Russia’s potential coronavirus vaccine shows ‘no serious adverse’ effects and creates antibody response: The Lancet study
Early results from trials of Russia’s potential coronavirus vaccine show no major negative side effects, a study published in the peer-reviewed medical journal The Lancet revealed Friday.
Doctors involved in the trials conducted “two open, non-randomised phase 1/2 studies at two hospitals in Russia,” on 76 healthy volunteers aged 18 to 60, the Lancet article said. It added that the vaccine formulations tested were “safe and well tolerated.”
“The two 42-day trials – including 38 healthy adults each – did not find any serious adverse effects among participants, and confirmed that the vaccine candidates elicit an antibody response,” the study’s authors wrote.
It added: “Large, long-term trials including a placebo comparison, and further monitoring are needed to establish the long-term safety and effectiveness of the vaccine for preventing COVID-19 infection.”
The Lancet is one of the world’s oldest medical journals, with editorial offices in New York, London and Beijing.
The vaccine, dubbed “Sputnik V” in Russia, became the first in the world to be registered after it was approved by the country’s health regulators last month. Russian President Vladimir Putin said at the time that full-scale production was due to start in September.
The news led to criticism from around the world amid questions over its safety and efficacy. At the time, the vaccine had undergone rapid Phase 1 and 2 clinical trials on a small number of people but no data from them had been published. The Lancet study marks the first time trial results have been published in a well-respected international publication.
Kirill Dmitriev, the chief of Russian sovereign wealth fund RDIF which is backing the vaccine, hailed The Lancet’s report as validation of his country’s efforts in an interview with wmap.mobi.
“We had lots of interest in the Russian vaccine (with) publication in the Lancet, which is one of key Western magazines on medicine,” Dmitriev told wmap.mobi’s Julianna Tatelbaum. “It is very important to share information with the world … the results have been very good but basically the study showed there is very strong both antibodies and cell immune response.”
He added that Russia was “on track” to provide exports of the vaccine by November, and aimed to release data from more robust Phase 3 human trials at the end of October.

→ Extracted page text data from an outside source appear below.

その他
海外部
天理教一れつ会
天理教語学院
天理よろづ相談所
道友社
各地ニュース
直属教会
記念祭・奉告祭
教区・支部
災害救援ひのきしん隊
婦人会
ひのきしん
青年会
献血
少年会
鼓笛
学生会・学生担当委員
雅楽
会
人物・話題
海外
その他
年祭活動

“Right now we have 40,000 clinical trials going on in Russia, we started it at the end of August, and there will also be clinical trials in the UAE, Saudi Arabia, Philippines and many other markets,” Dmitriev said. “So basically we’re on track to have registration not only available in Russia … but also available to key other countries already around November.”
First identified in China, the novel coronavirus, or Covid-19, has infected more than 26 million people and killed more than 865,000 worldwide, according to data compiled by Johns Hopkins University.